Dorothy the skunk is on her way home to California. But not without a stink at the border.
It wasn't because of Dorothy spraying. It was U.S. customs officers who, though the skunk's paperwork was all in order, couldn't believe she might not be an illegal immigrant, says Nathalie Karvonen, director of the Toronto Wildlife Centre.
It took more than an hour for rescue worker Alison Cooper to talk her way from Windsor to Detroit, Karvonen said yesterday. "It was a different officer to the one we'd been dealing with and the reaction was, `You're doing what?' Cooper finally had to leave her passport as surety and retrieve it on her way back."
The skunk showed up in Mississauga Jan. 5 in a truckload of piping that had been on the road from Torrance, south of Los Angeles, for a week. Dorothy had crawled into a pipe before it was loaded and fallen asleep.
The problem was returning her. Not only would it be illegal to release her into the wild in Ontario; skunks are territorial and she wouldn't survive long.
The centre needed a volunteer to drive Dorothy the 3,500 kilometres home. Not everyone is prepared to share their vehicle with a skunk, though, Karvonen pointed out, "they're very gentle animals who ... are not very quick to spray."

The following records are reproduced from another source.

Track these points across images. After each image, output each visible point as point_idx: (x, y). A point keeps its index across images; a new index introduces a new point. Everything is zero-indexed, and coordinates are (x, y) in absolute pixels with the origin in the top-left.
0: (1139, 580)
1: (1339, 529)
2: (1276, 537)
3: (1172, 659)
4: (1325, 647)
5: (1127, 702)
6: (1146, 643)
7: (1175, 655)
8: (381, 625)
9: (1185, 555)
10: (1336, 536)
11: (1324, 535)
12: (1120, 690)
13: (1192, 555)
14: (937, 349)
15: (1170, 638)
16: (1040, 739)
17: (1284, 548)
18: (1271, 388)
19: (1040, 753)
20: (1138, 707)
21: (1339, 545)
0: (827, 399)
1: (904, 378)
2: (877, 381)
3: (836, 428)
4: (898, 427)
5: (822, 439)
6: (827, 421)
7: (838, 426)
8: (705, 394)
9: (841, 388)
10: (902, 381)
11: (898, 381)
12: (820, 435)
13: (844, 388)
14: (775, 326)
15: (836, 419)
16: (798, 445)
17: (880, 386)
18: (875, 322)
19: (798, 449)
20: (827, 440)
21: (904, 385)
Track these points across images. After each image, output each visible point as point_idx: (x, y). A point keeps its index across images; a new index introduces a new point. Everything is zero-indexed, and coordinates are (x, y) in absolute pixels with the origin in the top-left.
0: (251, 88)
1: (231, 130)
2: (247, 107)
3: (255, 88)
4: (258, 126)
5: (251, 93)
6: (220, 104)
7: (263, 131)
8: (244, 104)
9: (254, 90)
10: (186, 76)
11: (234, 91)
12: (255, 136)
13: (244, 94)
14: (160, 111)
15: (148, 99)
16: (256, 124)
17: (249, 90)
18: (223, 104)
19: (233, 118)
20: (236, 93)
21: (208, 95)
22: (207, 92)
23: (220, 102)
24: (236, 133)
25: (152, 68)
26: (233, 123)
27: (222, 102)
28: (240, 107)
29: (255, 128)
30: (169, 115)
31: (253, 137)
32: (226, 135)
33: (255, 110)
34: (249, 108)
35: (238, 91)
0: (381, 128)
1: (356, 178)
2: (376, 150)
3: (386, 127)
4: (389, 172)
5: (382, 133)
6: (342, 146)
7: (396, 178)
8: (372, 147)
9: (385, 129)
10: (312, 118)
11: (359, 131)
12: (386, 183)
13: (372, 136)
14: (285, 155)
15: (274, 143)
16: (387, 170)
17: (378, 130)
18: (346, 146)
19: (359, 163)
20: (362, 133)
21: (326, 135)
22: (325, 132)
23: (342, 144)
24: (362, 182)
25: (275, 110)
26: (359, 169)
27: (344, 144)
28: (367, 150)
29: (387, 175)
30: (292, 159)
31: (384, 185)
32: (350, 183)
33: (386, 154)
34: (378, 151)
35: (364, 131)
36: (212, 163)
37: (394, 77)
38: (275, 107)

Once her plight was made public, the centre had offers of help from as far away as Switzerland. And she'd found a name.
The centre is careful never to think of its charges as anything but wild animals. Pet names are a no-no. But some people started calling the skunk Dorothy, after the heroine of The Wizard of Oz. "She fell asleep and woke up somewhere totally strange," Karvonen said.
Trace Nealy, host of a California radio station morning show, and her producer, Ryan Miller, took vacation time to pick up Dorothy from Detroit in an RV. They collected her from Cooper on Monday.
"She's awfully cute," they said yesterday in a blog from the road. "It smells fine so far. No problems yet."
The trip will take about four days and each night they'll stop at a wildlife refuge where experts will tend to Dorothy.
"We expect her to be released Friday evening," Karvonen said. "She should be fine."